* start Extract *

You can also add additional counters and historgrams to help track trends over time.
Python
from opentelemetry import metrics
meter = metrics.get_meter("weather.tools")

calls = meter.create_counter("weather.calls", unit="1",
                             description="Total weather tool invocations")

# When a call starts
calls.add(1, attributes={"city": city.lower(), "units": units})
These show up in the room’s Metrics tab.

Running the sample

You can deploy and run this toolkit as a service and invoke the weather tool, get_weather(), from Studio or the CLI.

Step 1: Package and deploy the room service

To deploy the otel service permanently, you’ll package your code with a meshagent.yaml file that defines the service configuration and a container image that MeshAgent can run. For full details on the service spec and deployment flow, see Packaging Services and Deploying Services. MeshAgent supports two deployment patterns for containers:
  1. Runtime image + code mount (recommended): Use a pre-built MeshAgent runtime image (like python-sdk-slim) that contains Python and all MeshAgent dependencies. Mount your lightweight code-only image on top. This keeps your code image tiny (~KB), eliminates dependency installation time, and allows your service to start quickly.
  2. Single Image: Bundle your code and all dependencies into one image. This is good when you need extra libraries that aren’t already in the runtime image, but can result in larger images and slower pulls.
This example demonstrates approach #1 with a code-only image. The default YAML points at the public python-docs-examples image so you can still run the documentation examples without building your own images. If you want to build and push your own code image, follow the steps below and update the image mount section of the meshagent.yaml file. Prepare your project structure This example organizes the tool code and configuration in the same folder, making each sample self-contained:
your-project/
├── Dockerfile                    # Shared by all samples
├── observability/
   ├── observability.py
   └── meshagent.yaml            # Config specific to this sample
└── another_sample/               # Other samples follow same pattern
    ├── another_sample.py
    └── meshagent.yaml
Note: If you’re building a single tool, you only need the observability/ folder. The structure shown supports multiple samples sharing one Dockerfile.

* end Extract *

Problem | Transcribe the part of the MeshAgent deployment page starting at "2. Single Image: Bundle" and ending at "and slower pulls.". Work only from the MeshAgent deployment page.

* start Supplied material *

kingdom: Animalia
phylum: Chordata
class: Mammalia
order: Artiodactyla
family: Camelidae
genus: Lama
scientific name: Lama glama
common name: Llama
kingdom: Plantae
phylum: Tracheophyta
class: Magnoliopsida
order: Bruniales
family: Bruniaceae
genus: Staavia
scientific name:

* end Supplied material *
* start Supplied material *

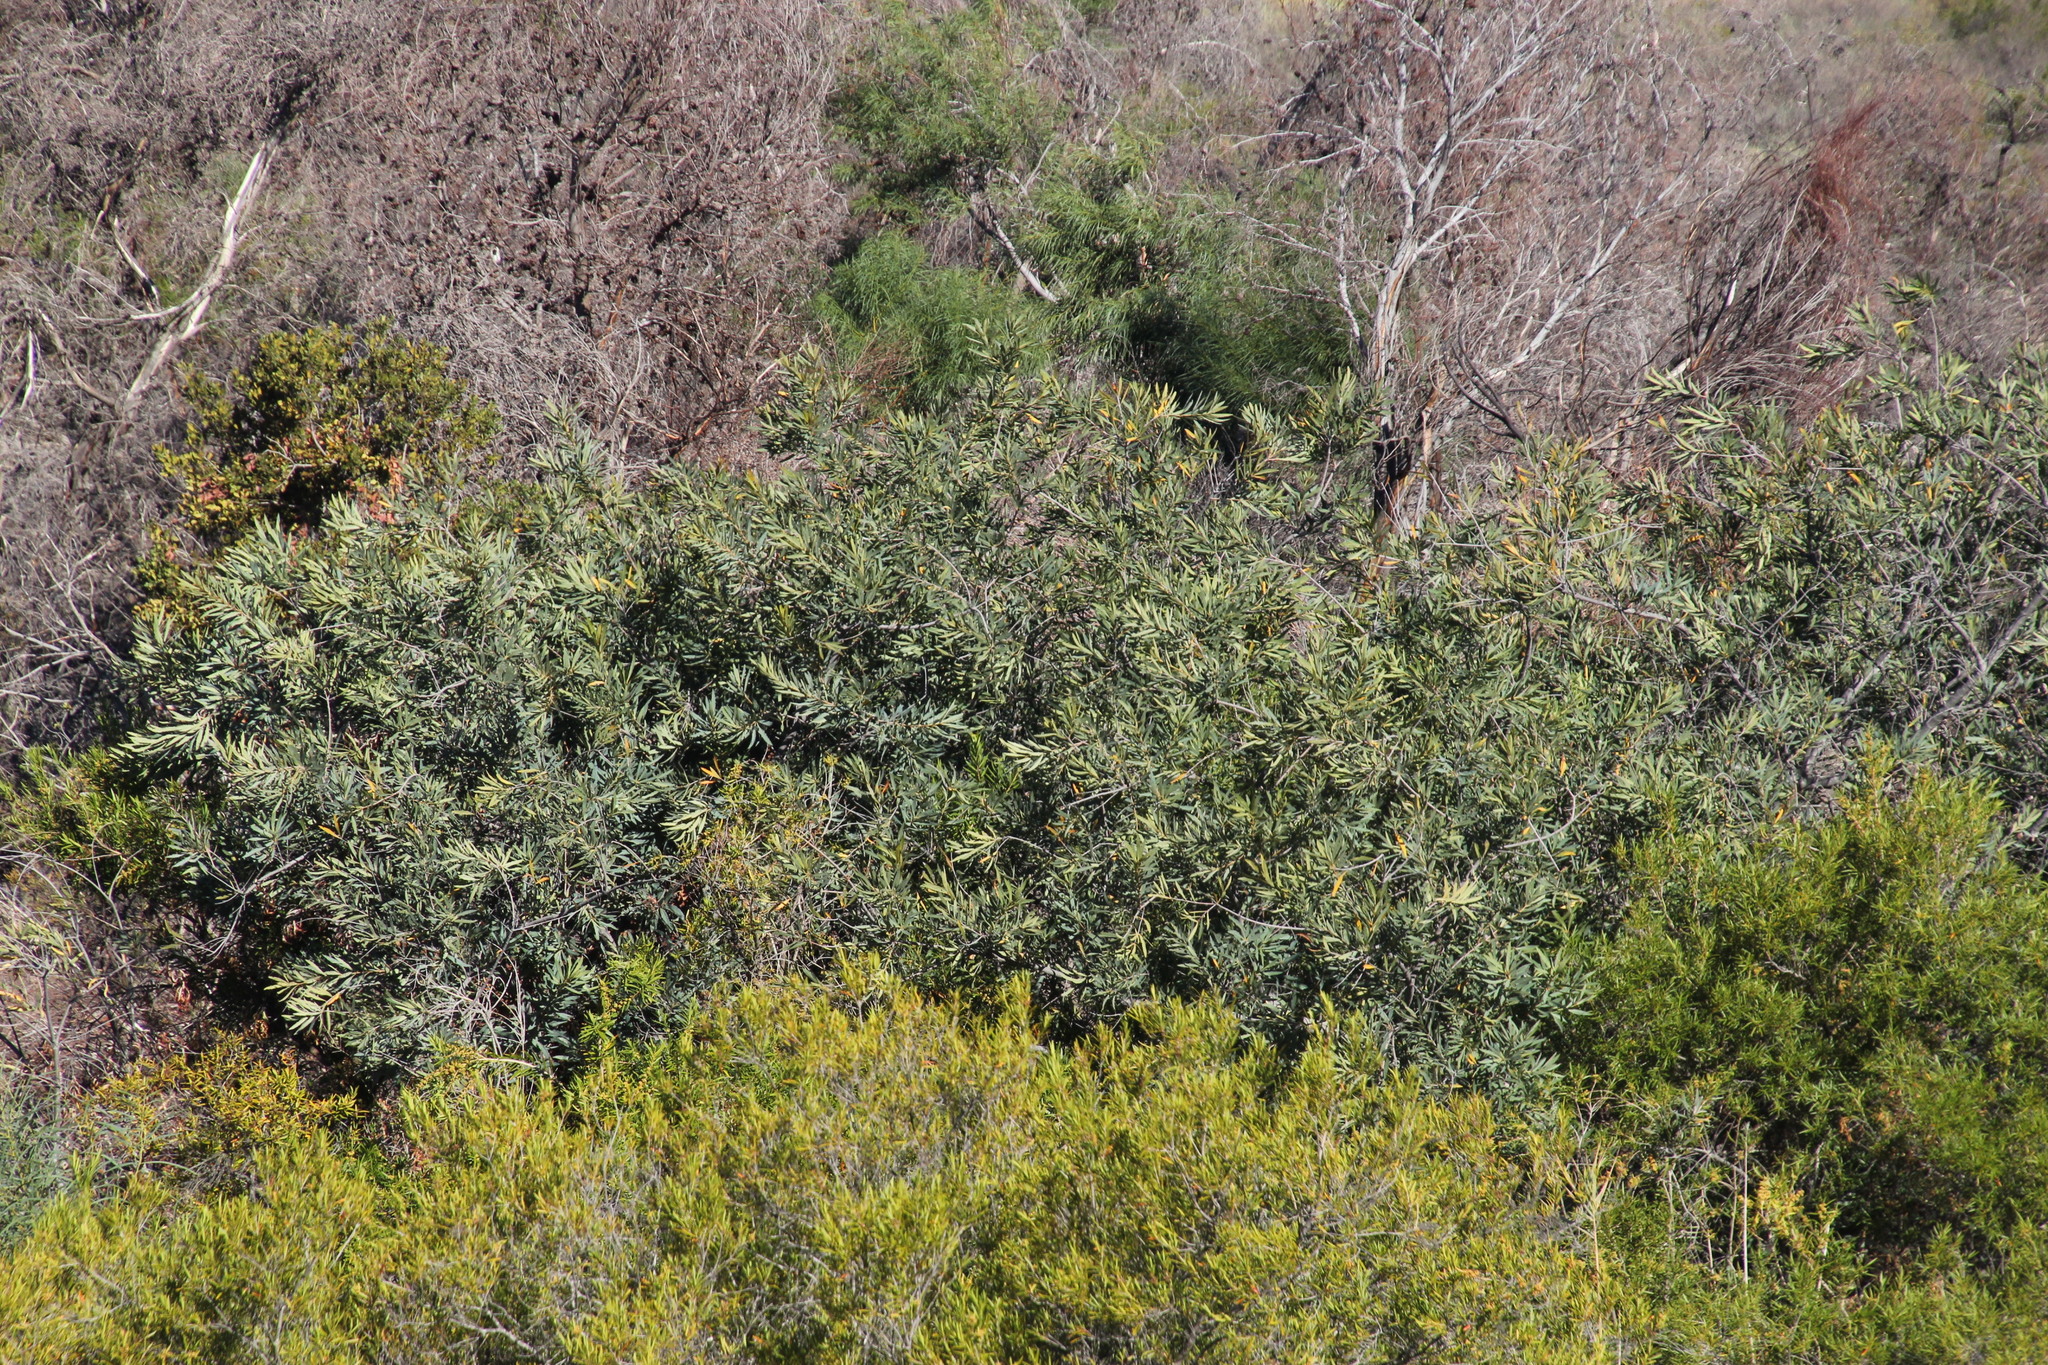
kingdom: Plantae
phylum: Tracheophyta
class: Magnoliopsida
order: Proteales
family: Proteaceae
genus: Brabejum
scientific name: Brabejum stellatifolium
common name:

* end Supplied material *

Result of the exercise |
2. Single Image: Bundle your code and all dependencies into one image. This is good when you need extra libraries that aren’t already in the runtime image, but can result in larger images and slower pulls.